Option	Description	Default
`-o, --output`	Output file path	stdout
`-f, --frontmatter`	Include YAML frontmatter	false
`--table-mode`	Table rendering: `markdown`, `html`, `ascii`	markdown
`--cleanup`	Text cleanup: `minimal`, `standard`, `aggressive`	none
`--max-heading`	Maximum heading level (1-6)	4
`--section-markers`	Insert `<!-- slide/sheet N: Name -->` markers (PPTX/XLSX)	false
`--emit-page-breaks`	Emit `---` for hard page breaks	false
`--include-headers-footers`	Include section headers/footers as blockquotes	false
`--lossless`	Enable both `--emit-page-breaks` and `--include-headers-footers`	false

Convert to Plain Text

# Basic extraction
undoc text document.docx

# With cleanup
undoc text document.docx --cleanup standard -o output.txt

Convert to JSON

# Pretty-printed JSON
undoc json document.docx -o output.json

# Compact JSON
undoc json document.docx --compact -o output.json

Show Document Information

undoc info document.docx

Output:

Document Information
────────────────────────────────────────
File: document.docx
Format: Docx
Sections: 5
Resources: 3
Title: My Document
Author: John Doe
Pages/Slides/Sheets: 10
Created: 2025-01-15T10:30:00Z
Modified: 2025-01-20T14:45:00Z

Content Statistics
────────────────────────────────────────
Words: 2500
Characters: 15000

Extract Resources

# Extract to current directory
undoc extract presentation.pptx

# Extract to specific directory
undoc extract presentation.pptx -o ./media

Self-Update

# Check for updates
undoc update --check

# Update to latest version
undoc update

# Force reinstall
undoc update --force

Examples

# Convert Word document to Markdown with frontmatter
undoc md report.docx --frontmatter -o report.md

# Convert Excel to Markdown tables
undoc md data.xlsx -o tables.md

# Convert PowerPoint to Markdown with slide markers
undoc md presentation.pptx --section-markers -o slides.md

# Extract all images from a document
undoc extract report.docx -o ./images

# Get document metadata
undoc info document.docx

# Convert with aggressive cleanup for AI training
undoc md document.docx --cleanup aggressive -o cleaned.md

# Batch conversion (shell)

-- Data under study --

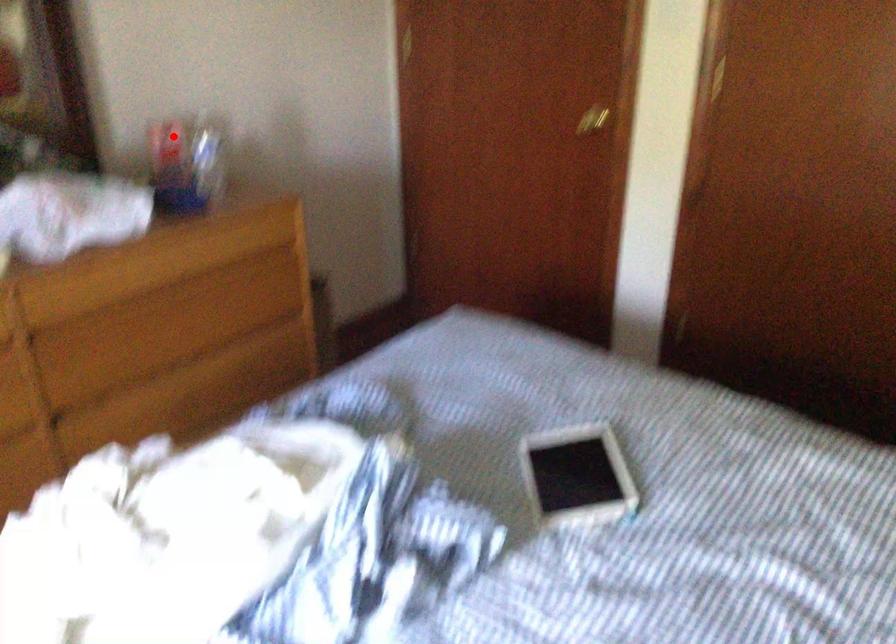
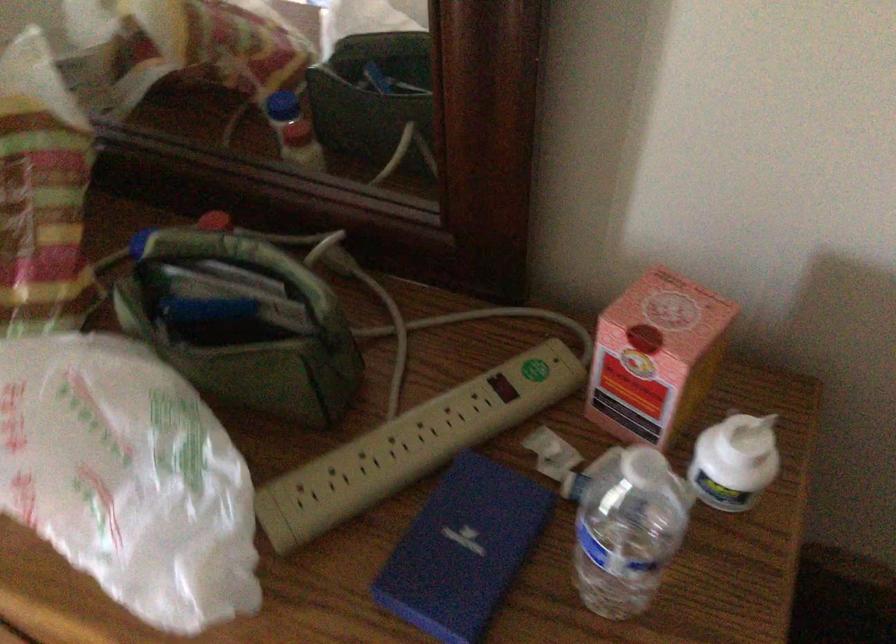
Find the pixel in the second image that matches the highlighted location in the first image.

(656, 357)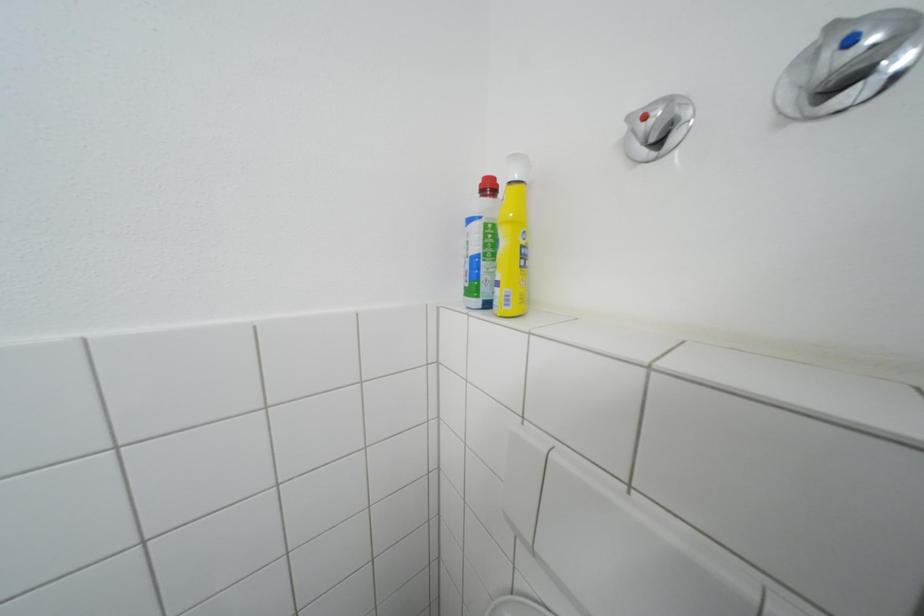
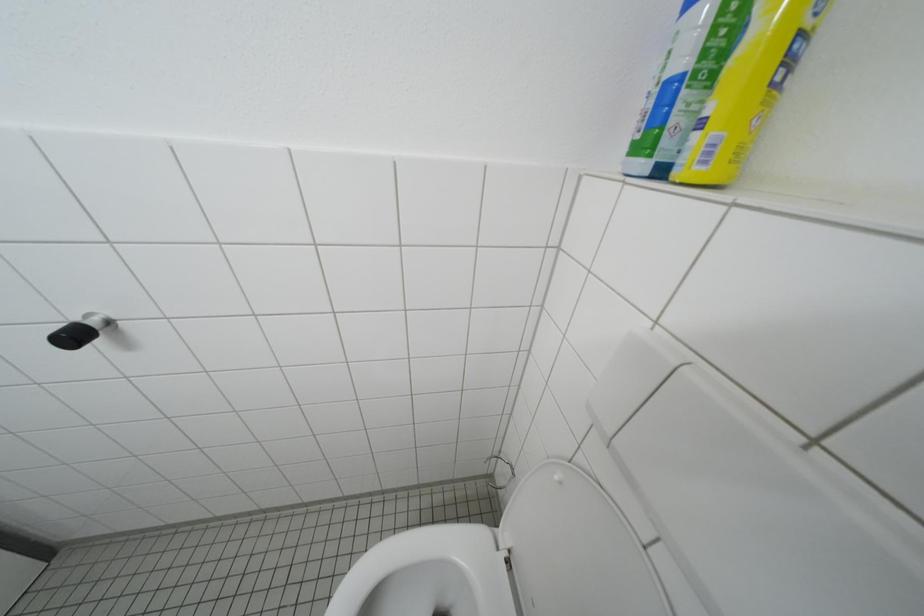
First-person continuous shooting, in which direction is the camera rotating?

The camera rotated toward left-down.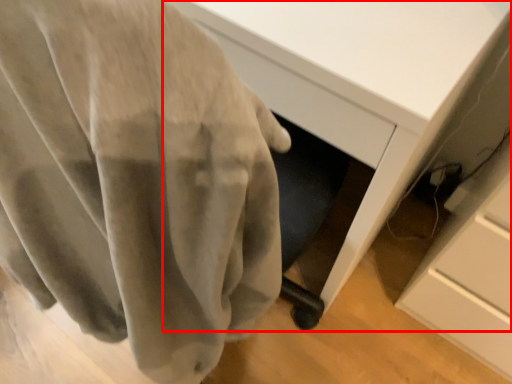
Question: Where is desk (annotated by the red box) located in relation to curtain in the image?

Choices:
 (A) left
 (B) right

Answer: (B)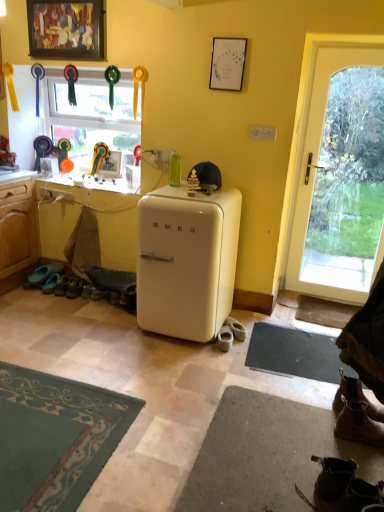
Question: Considering the relative positions of white glossy refrigerator at center and white suede shoes at lower center, which is the fourth footwear from front to back, in the image provided, is white glossy refrigerator at center behind white suede shoes at lower center, which is the fourth footwear from front to back,?

Choices:
 (A) yes
 (B) no

Answer: (B)

Question: Is white glossy refrigerator at center at the right side of white suede shoes at lower center, which is the second footwear from back to front?

Choices:
 (A) yes
 (B) no

Answer: (B)

Question: Could you tell me if white glossy refrigerator at center is facing white suede shoes at lower center, acting as the third footwear starting from the right?

Choices:
 (A) yes
 (B) no

Answer: (B)

Question: Can you confirm if white glossy refrigerator at center is shorter than white suede shoes at lower center, which is the fourth footwear from front to back?

Choices:
 (A) yes
 (B) no

Answer: (B)

Question: Is white glossy refrigerator at center smaller than white suede shoes at lower center, acting as the third footwear starting from the right?

Choices:
 (A) yes
 (B) no

Answer: (B)

Question: Is white glossy refrigerator at center positioned with its back to white suede shoes at lower center, which is the fourth footwear from front to back?

Choices:
 (A) no
 (B) yes

Answer: (A)

Question: Does clear glass window at upper left have a greater height compared to white glossy refrigerator at center?

Choices:
 (A) no
 (B) yes

Answer: (A)

Question: From a real-world perspective, is clear glass window at upper left positioned over white glossy refrigerator at center based on gravity?

Choices:
 (A) yes
 (B) no

Answer: (A)

Question: Is clear glass window at upper left at the left side of white glossy refrigerator at center?

Choices:
 (A) yes
 (B) no

Answer: (A)

Question: Is clear glass window at upper left outside white glossy refrigerator at center?

Choices:
 (A) yes
 (B) no

Answer: (A)

Question: From the image's perspective, is clear glass window at upper left on top of white glossy refrigerator at center?

Choices:
 (A) yes
 (B) no

Answer: (A)

Question: Could you tell me if clear glass window at upper left is facing white glossy refrigerator at center?

Choices:
 (A) no
 (B) yes

Answer: (A)

Question: From the image's perspective, would you say white glass door at right is positioned over white glossy refrigerator at center?

Choices:
 (A) no
 (B) yes

Answer: (B)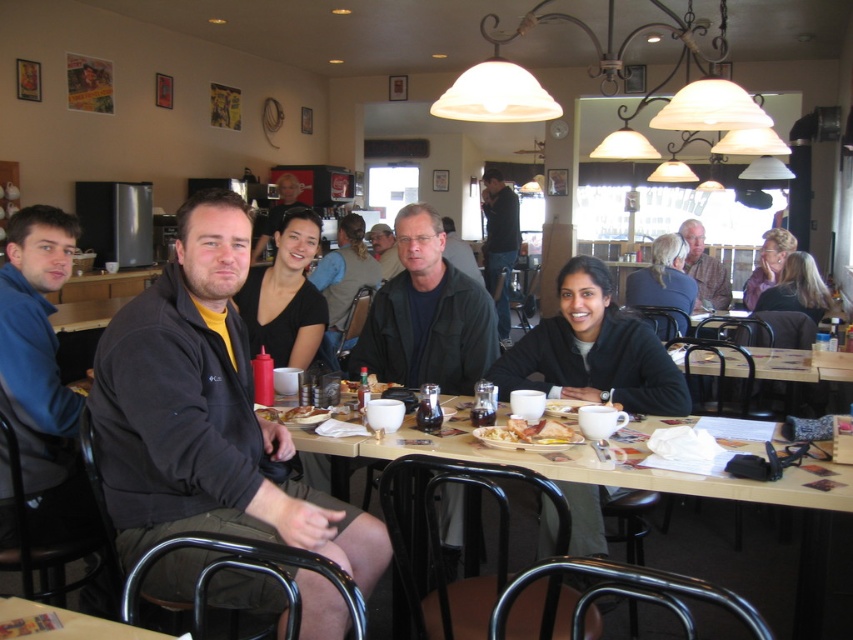
Question: Is light brown leather jacket at upper right thinner than matte black shirt at center?

Choices:
 (A) no
 (B) yes

Answer: (A)

Question: Which point is closer to the camera?

Choices:
 (A) (648, 289)
 (B) (306, 412)

Answer: (B)

Question: Where is golden crispy hash brown at center located in relation to matte plastic sandwich at center in the image?

Choices:
 (A) above
 (B) below

Answer: (B)

Question: Considering the real-world distances, which object is closest to the wooden table at center?

Choices:
 (A) matte black shirt at center
 (B) dark brown hair at center
 (C) matte plastic sandwich at center
 (D) matte black jacket at center

Answer: (C)

Question: Among these objects, which one is nearest to the camera?

Choices:
 (A) dark brown hair at center
 (B) light brown hair at upper right
 (C) light brown leather jacket at upper right

Answer: (A)

Question: Can you confirm if light brown hair at upper right is positioned above golden crispy hash brown at center?

Choices:
 (A) no
 (B) yes

Answer: (B)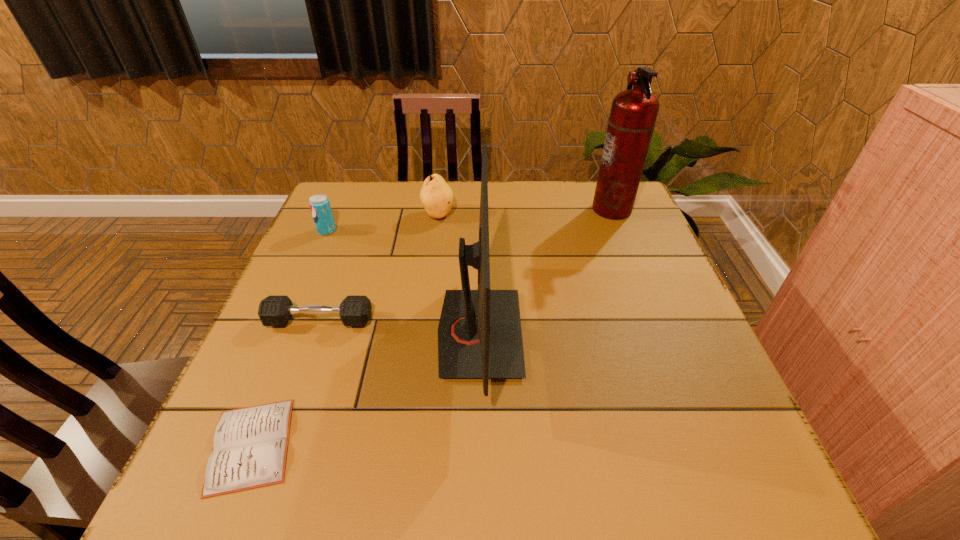
Image resolution: width=960 pixels, height=540 pixels. Identify the location of vacant space positioned on the nozzle side of the fire extinguisher. (532, 209).

You are a GUI agent. You are given a task and a screenshot of the screen. Output one action in this format:
    pyautogui.click(x=<x>, y=<y>)
    Task: Click on the vacant region located 0.260m on the screen side of the fifth shortest object
    This screenshot has width=960, height=540.
    Given the screenshot: What is the action you would take?
    pyautogui.click(x=639, y=333)

In order to click on vacant space located 0.060m on the right of the fourth shortest object in this screenshot , I will do `click(474, 215)`.

Locate an element on the screen. This screenshot has height=540, width=960. free space located 0.150m on the right of the soda can is located at coordinates (389, 231).

Find the location of a particular element. Image resolution: width=960 pixels, height=540 pixels. free space located 0.350m on the right of the dumbbell is located at coordinates (526, 321).

I want to click on vacant space positioned 0.100m on the back of the shortest object, so click(x=287, y=358).

This screenshot has height=540, width=960. I want to click on fire extinguisher present at the far edge, so click(x=633, y=114).

The width and height of the screenshot is (960, 540). In order to click on pear located at the far edge in this screenshot , I will do `click(436, 195)`.

Where is `object that is at the near edge`? This screenshot has width=960, height=540. object that is at the near edge is located at coordinates (250, 446).

The width and height of the screenshot is (960, 540). Find the location of `soda can located at the left edge`. soda can located at the left edge is located at coordinates click(319, 204).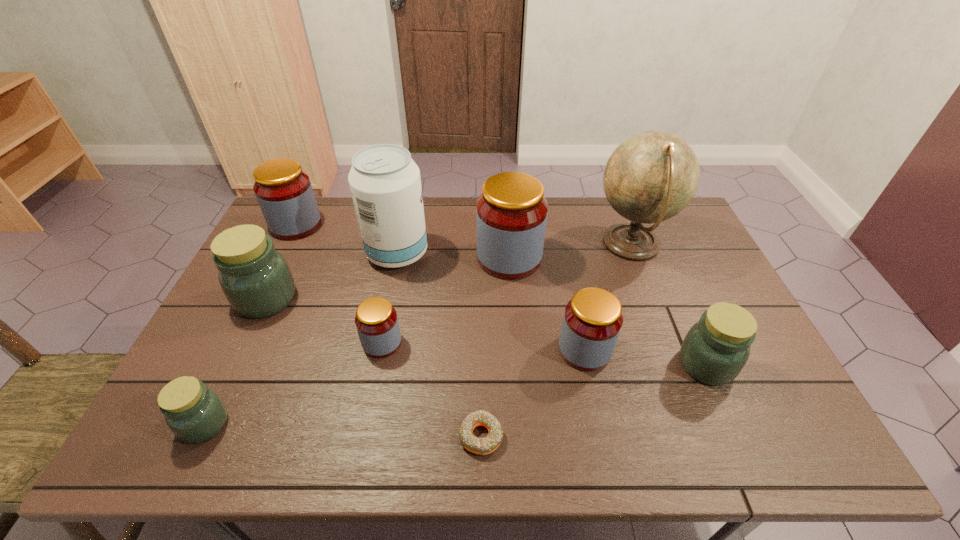
Choose which object is the seventh nearest neighbor to the second red jar from right to left. Please provide its 2D coordinates. Your answer should be formatted as a tuple, i.e. [(x, y)], where the tuple contains the x and y coordinates of a point satisfying the conditions above.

-- Exercise objective --
Retype the part of the undoc command-line documentation that begins at the words "# Convert PowerPoint" and stops after the words "Batch conversion (shell)", character for character.

-- Result of this task --
# Convert PowerPoint to Markdown with slide markers
undoc md presentation.pptx --section-markers -o slides.md

# Extract all images from a document
undoc extract report.docx -o ./images

# Get document metadata
undoc info document.docx

# Convert with aggressive cleanup for AI training
undoc md document.docx --cleanup aggressive -o cleaned.md

# Batch conversion (shell)